# Exercise instructions:
Quote the lines beginning with the one that contains "What is the" and running through the one that contains "Where does the data first go above 24?". Leave out the pictures.

# Supplied material:
----

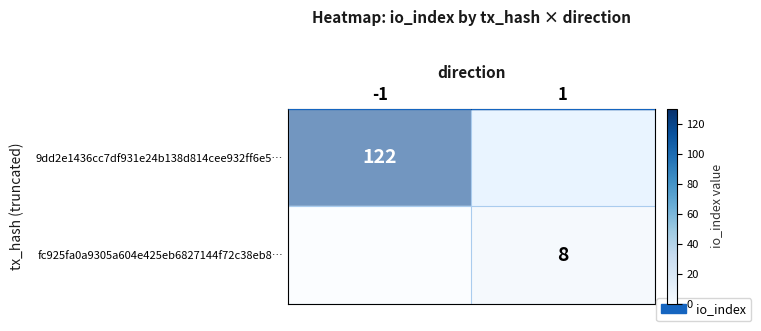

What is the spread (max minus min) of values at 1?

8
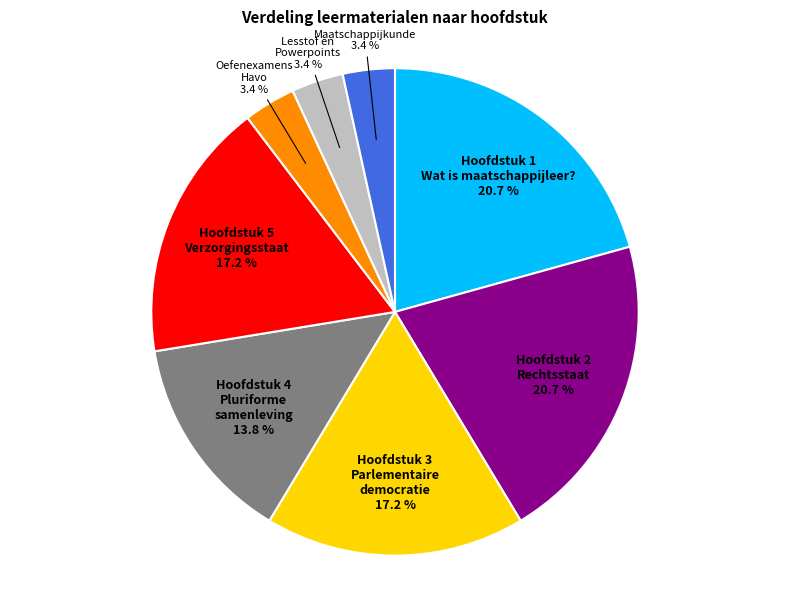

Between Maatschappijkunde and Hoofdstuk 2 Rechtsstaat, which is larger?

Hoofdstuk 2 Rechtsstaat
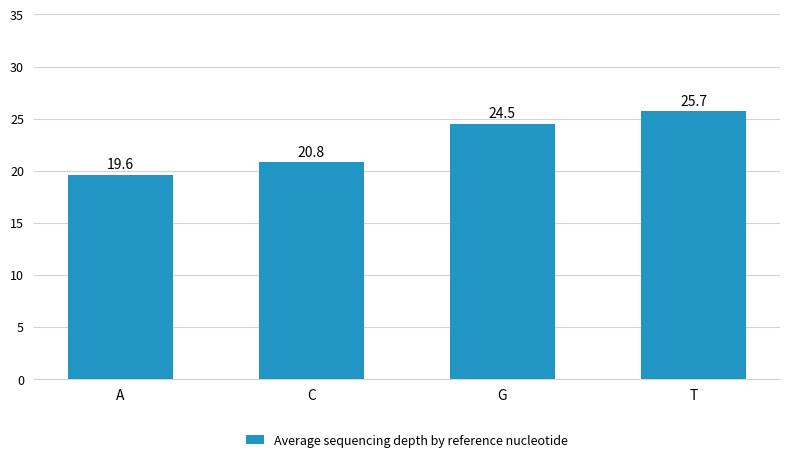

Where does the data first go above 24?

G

----

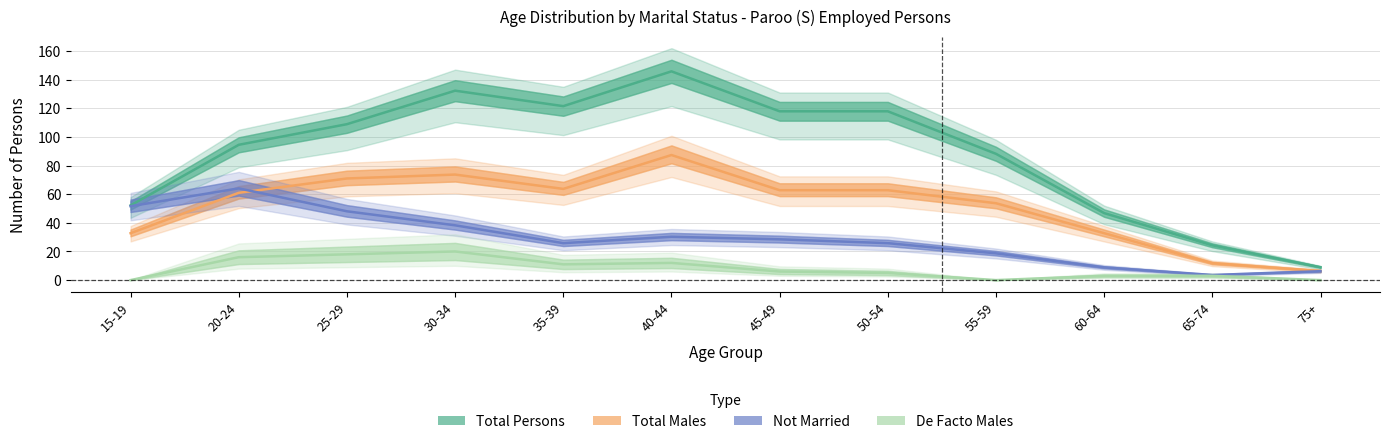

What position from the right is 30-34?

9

----

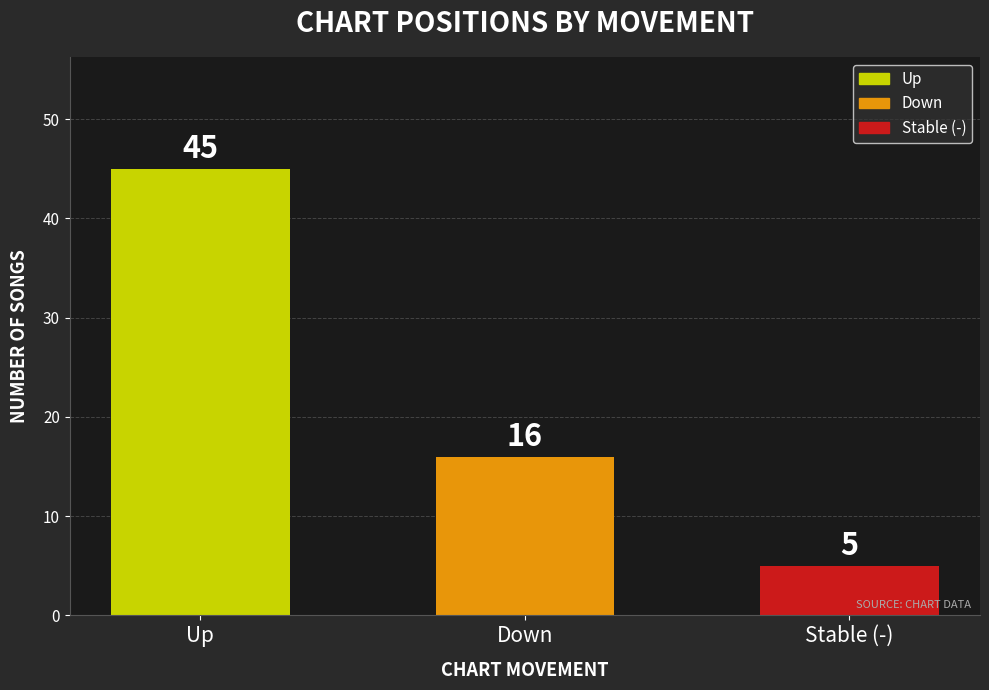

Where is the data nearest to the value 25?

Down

----

# Completed exercise:
What is the spread (max minus min) of values at 1?

8

Between Maatschappijkunde and Hoofdstuk 2 Rechtsstaat, which is larger?

Hoofdstuk 2 Rechtsstaat

Where does the data first go above 24?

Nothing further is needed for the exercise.